→ **Problem to solve**
Count the lines below that contain the string "second", treating uppercase and lowercase as different. Reply with the number alone.

Stored entries:
** START **
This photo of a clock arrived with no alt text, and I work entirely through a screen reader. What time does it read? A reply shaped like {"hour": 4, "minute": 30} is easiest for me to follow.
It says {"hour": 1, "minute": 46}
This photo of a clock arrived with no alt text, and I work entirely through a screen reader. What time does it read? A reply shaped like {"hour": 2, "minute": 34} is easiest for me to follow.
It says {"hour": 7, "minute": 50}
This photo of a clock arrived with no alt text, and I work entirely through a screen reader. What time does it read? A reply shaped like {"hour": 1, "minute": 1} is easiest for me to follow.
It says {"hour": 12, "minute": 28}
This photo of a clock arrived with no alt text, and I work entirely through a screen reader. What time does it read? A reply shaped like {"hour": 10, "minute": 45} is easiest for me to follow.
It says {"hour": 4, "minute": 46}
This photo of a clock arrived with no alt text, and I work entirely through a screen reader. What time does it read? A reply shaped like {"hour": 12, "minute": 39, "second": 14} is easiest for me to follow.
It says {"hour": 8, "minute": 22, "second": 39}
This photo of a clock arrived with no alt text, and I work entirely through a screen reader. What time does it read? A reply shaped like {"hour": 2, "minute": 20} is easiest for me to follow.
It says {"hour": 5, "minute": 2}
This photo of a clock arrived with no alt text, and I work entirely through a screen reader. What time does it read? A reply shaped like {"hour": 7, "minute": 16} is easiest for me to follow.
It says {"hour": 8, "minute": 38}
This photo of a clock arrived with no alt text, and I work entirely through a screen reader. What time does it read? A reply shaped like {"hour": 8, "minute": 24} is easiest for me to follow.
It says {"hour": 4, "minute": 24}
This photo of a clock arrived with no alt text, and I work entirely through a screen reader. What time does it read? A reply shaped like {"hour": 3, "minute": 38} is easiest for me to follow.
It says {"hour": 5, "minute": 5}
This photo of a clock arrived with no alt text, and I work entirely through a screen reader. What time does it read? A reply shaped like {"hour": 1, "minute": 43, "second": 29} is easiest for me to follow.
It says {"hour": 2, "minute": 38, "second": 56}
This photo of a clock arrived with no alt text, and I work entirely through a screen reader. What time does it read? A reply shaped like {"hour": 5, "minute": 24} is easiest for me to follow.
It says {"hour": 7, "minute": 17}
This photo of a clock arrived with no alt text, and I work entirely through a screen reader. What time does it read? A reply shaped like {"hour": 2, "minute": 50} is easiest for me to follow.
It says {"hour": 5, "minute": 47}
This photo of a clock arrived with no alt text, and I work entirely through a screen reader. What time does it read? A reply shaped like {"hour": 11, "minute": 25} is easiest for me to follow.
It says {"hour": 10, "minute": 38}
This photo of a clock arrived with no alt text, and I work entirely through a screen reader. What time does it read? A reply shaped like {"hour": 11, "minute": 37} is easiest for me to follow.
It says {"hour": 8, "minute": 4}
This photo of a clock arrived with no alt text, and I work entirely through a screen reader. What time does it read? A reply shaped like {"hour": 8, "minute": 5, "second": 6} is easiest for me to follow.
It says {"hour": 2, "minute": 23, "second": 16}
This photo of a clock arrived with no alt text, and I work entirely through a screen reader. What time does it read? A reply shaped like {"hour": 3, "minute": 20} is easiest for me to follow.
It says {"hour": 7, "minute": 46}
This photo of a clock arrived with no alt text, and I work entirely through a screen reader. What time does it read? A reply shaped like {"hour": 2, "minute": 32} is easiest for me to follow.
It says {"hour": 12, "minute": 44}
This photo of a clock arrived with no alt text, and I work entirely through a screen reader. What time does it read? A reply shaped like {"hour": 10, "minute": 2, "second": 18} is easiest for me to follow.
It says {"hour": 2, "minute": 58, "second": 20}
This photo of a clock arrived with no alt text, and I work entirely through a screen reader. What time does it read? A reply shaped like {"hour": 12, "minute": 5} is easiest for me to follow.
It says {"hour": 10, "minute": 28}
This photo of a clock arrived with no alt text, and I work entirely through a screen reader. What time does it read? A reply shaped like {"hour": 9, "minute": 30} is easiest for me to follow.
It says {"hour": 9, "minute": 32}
** END **
→ **Result of the exercise**
8